Тёзка не дурак, всё понял. Действительно, нет лучшего способа разозлить секретчика, чем сказать ему, что знаешь оберегаемый им секрет. Тут мне даже не пришлось ничего говорить, тёзка и сам прекрасно понимал, что нам с Эммой лучше, чтобы Чадский оставался на сей счёт в неведении. Кстати, камешек в огород ротмистра мы, получается, тоже закинули, и камешек очень даже увесистый. Ну да, он-то или не знал об устремлениях Хвалынцева, или знал, но не доложил, а ведь и одно, и другое выставляло начальника секретного отделения не в лучшем виде, показывая либо недостаточный профессионализм ротмистра, либо его чрезмерную и совершенно неуместную хитрость.
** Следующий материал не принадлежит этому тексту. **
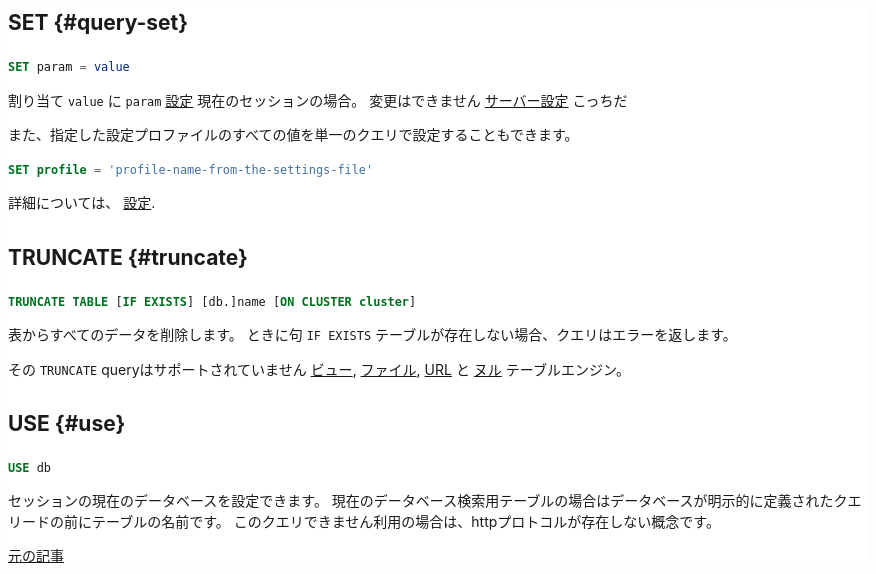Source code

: ## SET {#query-set}

``` sql
SET param = value
```

割り当て `value` に `param` [設定](../../operations/settings/index.md) 現在のセッションの場合。 変更はできません [サーバー設定](../../operations/server_configuration_parameters/index.md) こっちだ

また、指定した設定プロファイルのすべての値を単一のクエリで設定することもできます。

``` sql
SET profile = 'profile-name-from-the-settings-file'
```

詳細については、 [設定](../../operations/settings/settings.md).

## TRUNCATE {#truncate}

``` sql
TRUNCATE TABLE [IF EXISTS] [db.]name [ON CLUSTER cluster]
```

表からすべてのデータを削除します。 ときに句 `IF EXISTS` テーブルが存在しない場合、クエリはエラーを返します。

その `TRUNCATE` queryはサポートされていません [ビュー](../../engines/table_engines/special/view.md), [ファイル](../../engines/table_engines/special/file.md), [URL](../../engines/table_engines/special/url.md) と [ヌル](../../engines/table_engines/special/null.md) テーブルエンジン。

## USE {#use}

``` sql
USE db
```

セッションの現在のデータベースを設定できます。
現在のデータベース検索用テーブルの場合はデータベースが明示的に定義されたクエリードの前にテーブルの名前です。
このクエリできません利用の場合は、httpプロトコルが存在しない概念です。

[元の記事](https://clickhouse.tech/docs/en/query_language/misc/)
Вот и хорошо, пусть все они друг другом занимаются, а не дворянином Елисеевым. Правда, теперь Денневитц может устроить гадость Эмме, сообщив Чадскому, откуда ему известны не замеченные или скрытые ротмистром подробности, но зачем Карлу Фёдоровичу такое могло бы понадобиться, никак не просматривалось, что нас с тёзкой и успокаивало.

Утром следующего дня тёзка в Михайловский институт не поехал — Денневитц свалил на подчинённого приготовления к возвращению Воронкова из Одессы. Доклад Дмитрия Антоновича Карл Фёдорович пожелал выслушать в неформальной обстановке, за товарищеским чаепитием в комнате для совещаний, вот и вменил в обязанность внетабельному канцеляристу Елисееву озаботиться организацией оного. Тёзка со столь ответственным поручением успешно справился, и по прибытии в Кремль титулярный советник Воронков угодил за накрытый стол.

— Всего удалось установить четверых человек, знавших Василия Христофоровича Яковлева лично и встречавшихся с ним после его исчезновения в двадцать первом году. Всех их я допросил, — рассказывал Дмитрий Антонович. — Один из них начисто отказался отвечать на мои вопросы, а вот трое остальных подтвердили, пусть и не сразу, что имели дело именно с тем самым Яковлевым, ранее известным в одесском преступном мире под кличкой «Джексон». В частности, некий Георгий Маркович Барфус по кличке «Жора Босой» показал, что с главарём шайки налётчиков Ефимом Церебрянским, он же «Фима Бряк», сводил как раз Яковлева-«Джексона». Ранее Барфус и Яковлев были знакомы, и принять за Яковлева другого человека Барфус не смог бы. Разумеется, с полной уверенностью считать личность Яковлева установленной мы сможем, лишь получив его свежие отпечатки пальцев, но исходить из того, что разыскиваем мы именно того самого Яковлева, не будет большой ошибкой уже и сейчас.

— Что же, Дмитрий Антонович, отличная работа, — удовлетворённо отметил Денневитц. — Я обязательно изучу привезённые вами протоколы, пока же продолжайте.

— Что касается покойного капитана Фисенко, — продолжил Воронков, — то в течение трёх лет он проживал в одном доходном доме с Яковлевым, и два года из тех трёх снимаемые ими квартиры располагались по соседству. Девять свидетелей показали, что Фисенко и Яковлев были близко знакомы, однако никаких общих дел у них установить не удалось.

Денневитц молча кивнул, подтверждая усвоение услышанного, мы же с тёзкой в очередной раз отметили крепкий профессионализм сыщика.

— Теперь об исчезновении Яковлева… — Воронков озабоченно вздохнул. — Ясности здесь нет ни малейшей. Полиция тамошняя вела розыск спустя рукава, я на всякий случай получил заверенные выписки из дела, но там и читать-то нечего.

Вид у Дмитрия Антоновича при этих словах был, прямо скажу, не очень. Уж не знаю, отсутствие каких-либо результатов стало тому причиной или переживание за ненадлежащее качество работы одесских коллег, но недовольство и расстройство читались на его лице совершенно отчётливо.

— Единственное, что удалось выяснить одесской полиции, — снова заговорил Воронков, — так это то, что за прошедшее с исчезновения Яковлева время он в пределах Российской Империи не находился ни в тюрьмах, ни на каторге, ни под арестом, ни в лечебницах для душевнобольных.